A judicial foreclosure requires intervention from a court in order to sell the property. This type of foreclosure is available in every state.

What Are the State Laws Governing Foreclosure?

As noted above, every state has its own rules and regulations regarding foreclosure. In all states, several steps must be taken before the lender takes possession of the property by foreclosure.

In 22 states, judicial foreclosure is the main process for foreclosing on a property. In a judicial foreclosure, the lender must show the court that the borrower failed to make monthly mortgage payments. If the court approves a foreclosure, the local sheriff will auction the property to the highest bidder to repay what is owed to the lender.

What Is a Power of Sale Provision?

If an individual resides in a state that allows non-judicial foreclosures, they most likely signed a deed of trust with a power of sale provision when they took out the mortgage.

If a power of sale provision was included, the mortgage company could foreclose on an individual’s property without court approval if they are delinquent on their payments.

What Is the Timeline for a Non-Judicial Foreclosure?

If an individual resides in a state that permits non-judicial foreclosure, there is a timeline that will likely be followed. As noted above, a non-judicial foreclosure does not require court involvement.

The non-judicial foreclosure process timeline will vary by jurisdiction. However, a general timeline is discussed below. It is essential for a borrower to be familiar with the timeline to preserve their rights.

The first missed payment is often not cause for alarm. Typically, a loan officer will contact the individual and ask when they can make the payment. In some cases, they will send a notice.

The second missed payment is a larger issue than the first. If an individual misses their payment for two consecutive months, the loan officer will contact the individual again. In these cases, the loan officer may request immediate payment of amounts over the phone.
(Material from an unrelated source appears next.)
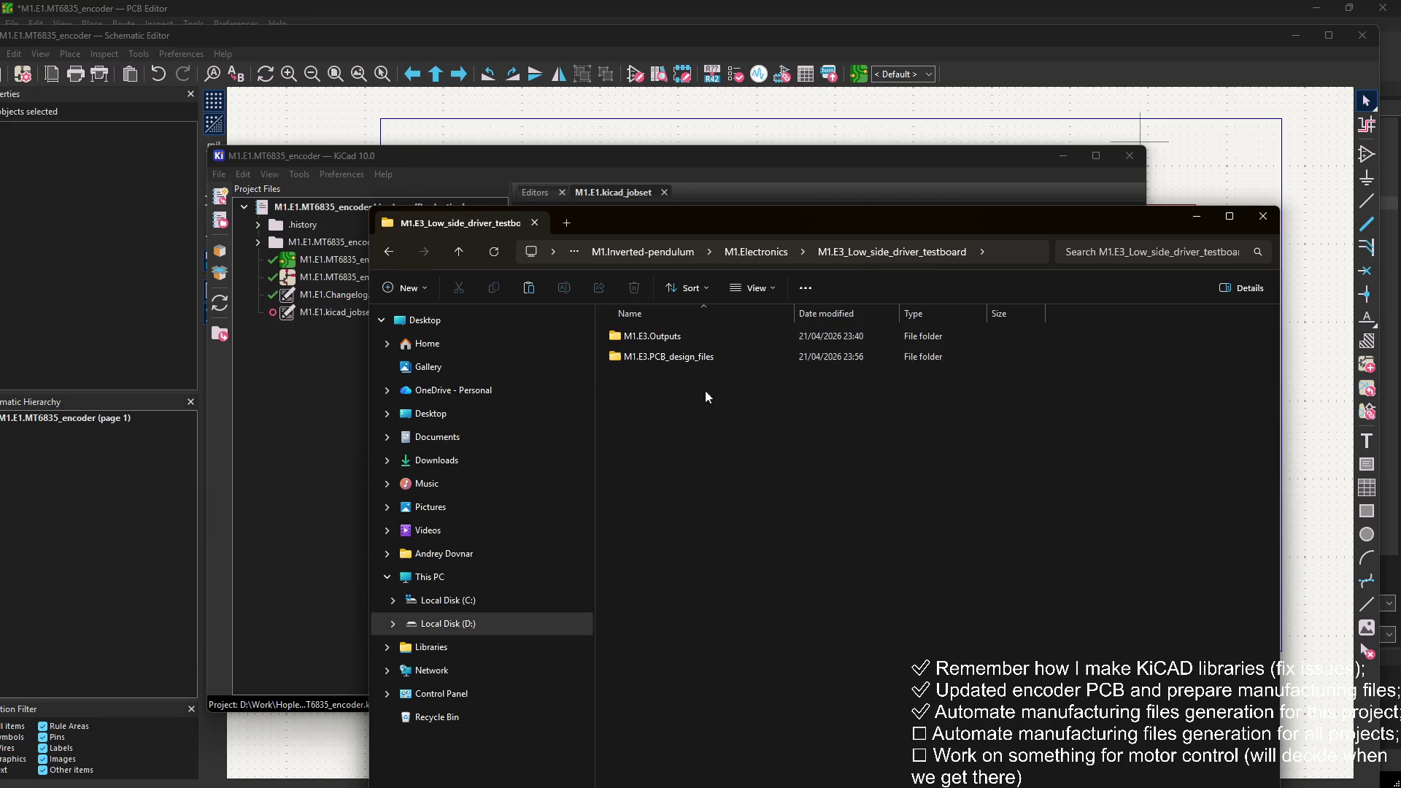
double_click(672, 357)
By the third missed payment, the individual is usually considered in breach of the mortgage contract. At this time, the loan officer will send a letter notifying the individual of the breach and demanding they pay the remainder of the mortgage balance, not just the missed payments. If the borrower cannot make payment, the loan company will exercise the contract’s loan acceleration clause, which requires the borrower to pay the loan balance within 30 days or the foreclosure process will begin. At this point, it is unlikely that the lender will accept partial payment.

It is important to know the 30 days and when they expire. 30 days after notice is provided, if the borrower has not paid the remainder of the balance, the loan company will notify a trustee to begin the foreclosure process.
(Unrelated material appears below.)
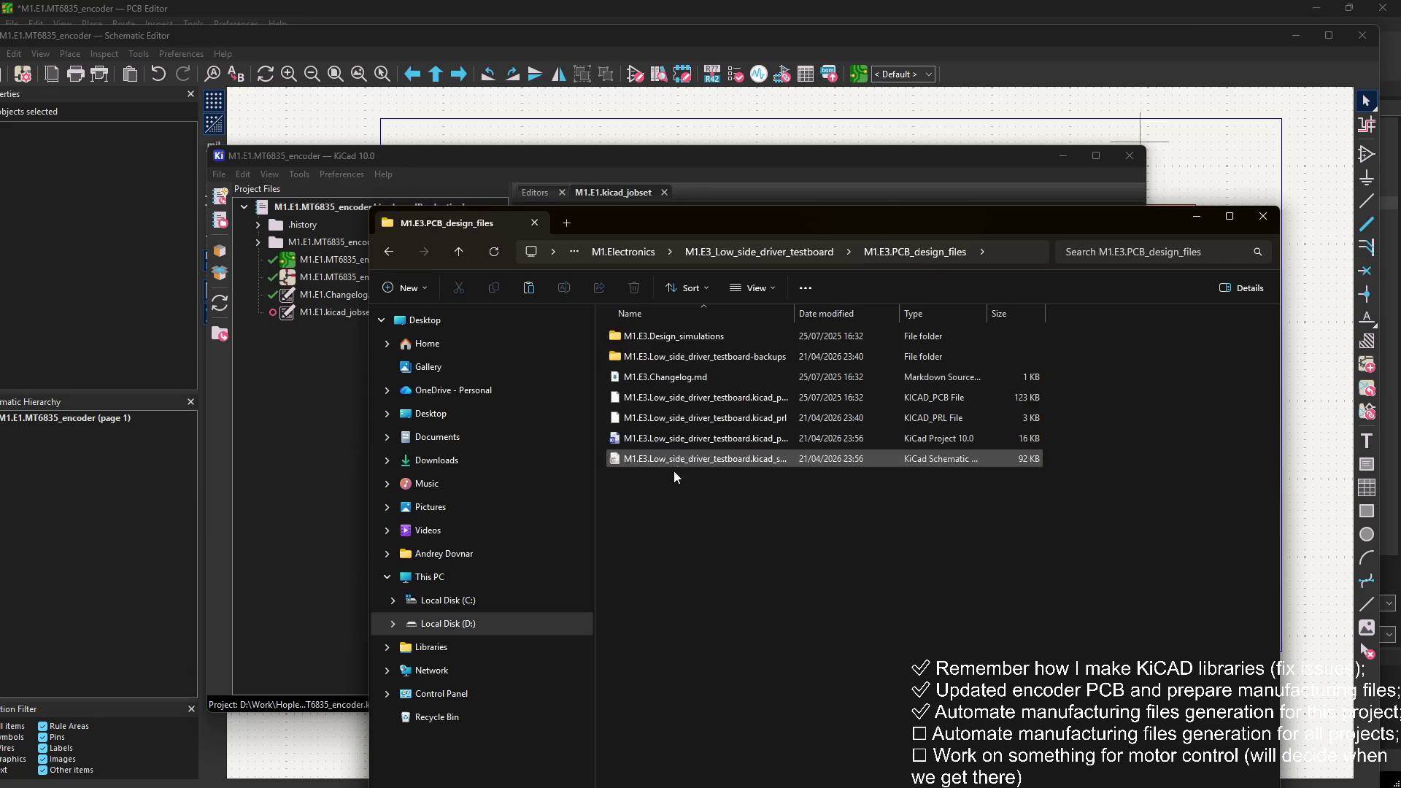
key(ctrl+v)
A trustee will begin the foreclosure process by recording a notice of default with the county’s assessor’s or recorder’s office. Additionally, the trustee will formally notify the individual of the delinquency.
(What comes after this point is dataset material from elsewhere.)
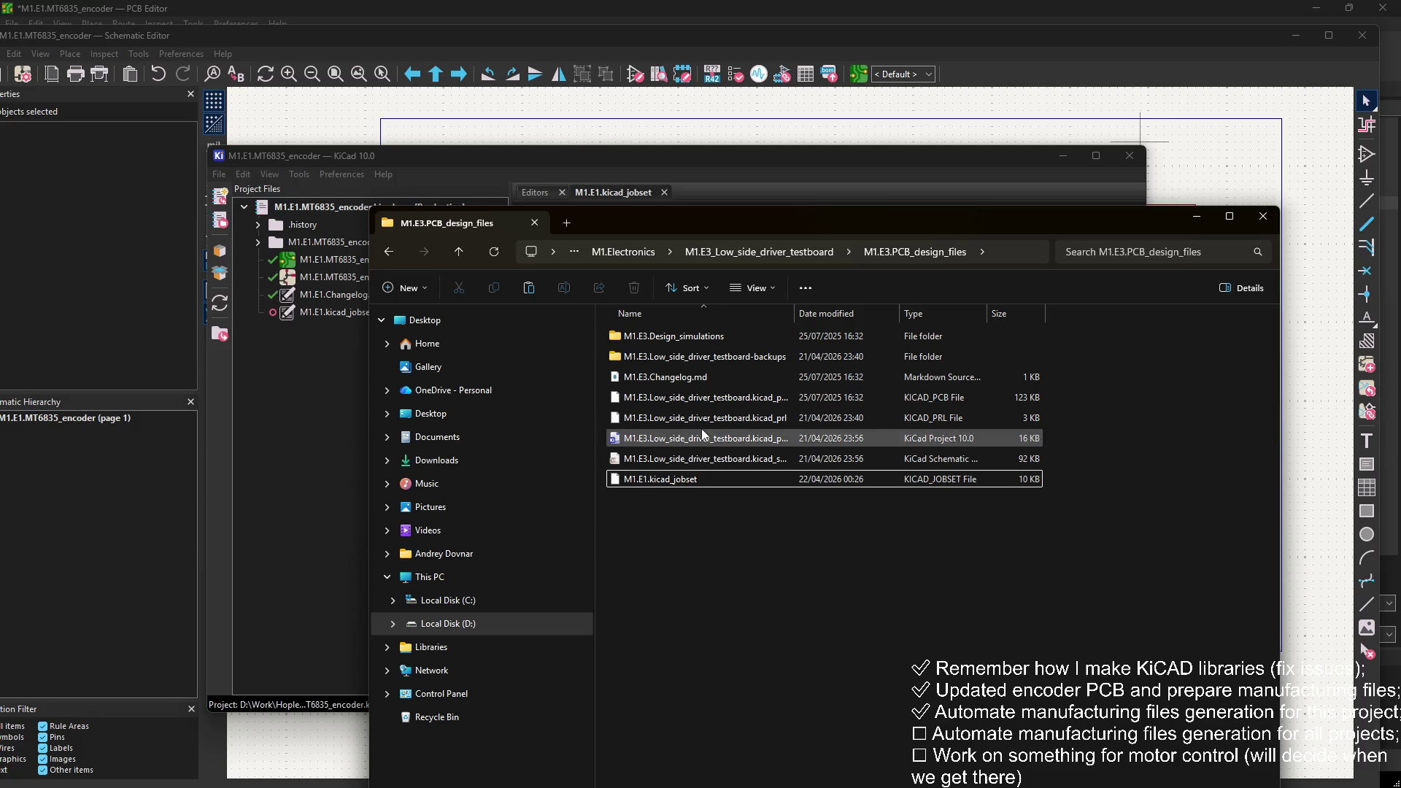
double_click(702, 429)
Next, a foreclosure sale will be arranged. The sale will occur at an auction on a specific date and time. At the auction, the property is sold to the highest bidder.

Depending on the state laws that are involved, there may be a redemption period following the foreclosure sale. This gives the borrower a specific amount of time to buy back the property from the foreclosure auction.

If an individual does not vacate the property after the deed is transferred to the new owner, the new owner may have to start an eviction process. After this process, the sheriff’s office will remove the individual and their belongings, forcefully if necessary.

Do I Need an Attorney for a Non-judicial Foreclosure?

Yes, it is essential to have the assistance of an experienced foreclosure attorney for any non-judicial foreclosure issues. An attorney will be familiar with the laws of your state and be able to advise you of your rights during the process.

Your attorney may also be able to help you negotiate with the lender to prevent the foreclosure from proceeding. Having an attorney on your side may be the difference between keeping and losing your property.